#### EXERCISE TEXT:
::::::

The Cankerworm Invasion of the University College Hospital
Until much recently, the only time I had come across “cankerworms” was when Joel 2:25 was read at church, and in the prayers that followed the reading – “Lord restore to me the years the cankerworm and caterpillars have eaten”. However, to my surprise and horror, cankerworms have become reality in the University College Hospital, and I hear the University of Ibadan as well. If you live within the University College Hospital, or the University of Ibadan, you may have recently come across some black little creepies that seem to double faster than Burkitt’s lymphoma, and have the tendency to make the hairs on your skin stand for bad reasons. If you haven’t, well, thank your stars, but rest assured you may run into them soon.
Cankerworms, also known as inchworms, spanworms or loopers, are tiny caterpillars that essentially move by looping. If you, like me, have wondered just why they move the way they do, it is because they do not have legs in the middle. They have three pairs of legs in front and two or three pairs of legs in the back, and so they move their front legs, create a loop with their legless centre, and then move their hind legs. This is why they are called inchworms, because it as though they are measuring inch by inch. This reminds me of when I thought I would measure long distance with my feet and would also go feet by feet. I found it to be a rather draining and not quite accurate venture, but I digress.
Loopers, much like Yoruba demons, cannot seem to choose one moth they want to become and stick to it. They are larvae of several different species of geometrid moths. Hence, when they all mature, they do not all look the same. Rather, they morph into different colourful species of geometrid moths. The two most common inchworms are the spring inchworms (Paleacrita vernata) and the fall inchworms (Alsophila pometaria). Don’t worry if they do not sound familiar, I also did 6 Zoology courses in 100L and they did not ring a bell.

::::::

#### RECORDS PROVIDED:

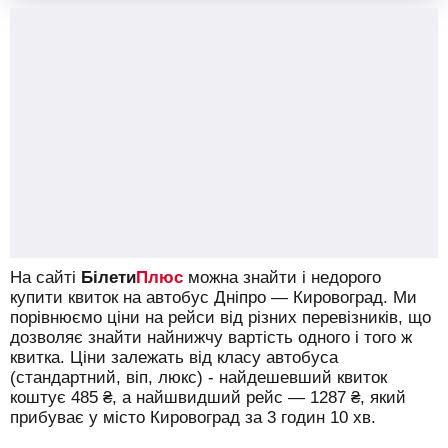
На сайті
Білети
Плюс
можна знайти і недорого
купити квиток на автобус Дніпро — Кировоград.
Ми
порівнюємо ціни на рейси від різних перевізників, що
дозволяє знайти найнижчу вартість одного і того ж
квитка. Ціни залежать від класу автобуса
(стандартний, віп, люкс) - найдешевший квиток
коштує
485
₴
, а найшвидший рейс —
1287
₴
, який
прибуває у місто Кировоград за 3 годин 10 хв.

::::::

#### REQUIRED ACTION:
Please copy out the passage of the cankerworm text starting with "Loopers, much like" and going on through "ring a bell.". The rows have nothing to do with the cankerworm text.

#### TASK OUTPUT:
Loopers, much like Yoruba demons, cannot seem to choose one moth they want to become and stick to it. They are larvae of several different species of geometrid moths. Hence, when they all mature, they do not all look the same. Rather, they morph into different colourful species of geometrid moths. The two most common inchworms are the spring inchworms (Paleacrita vernata) and the fall inchworms (Alsophila pometaria). Don’t worry if they do not sound familiar, I also did 6 Zoology courses in 100L and they did not ring a bell.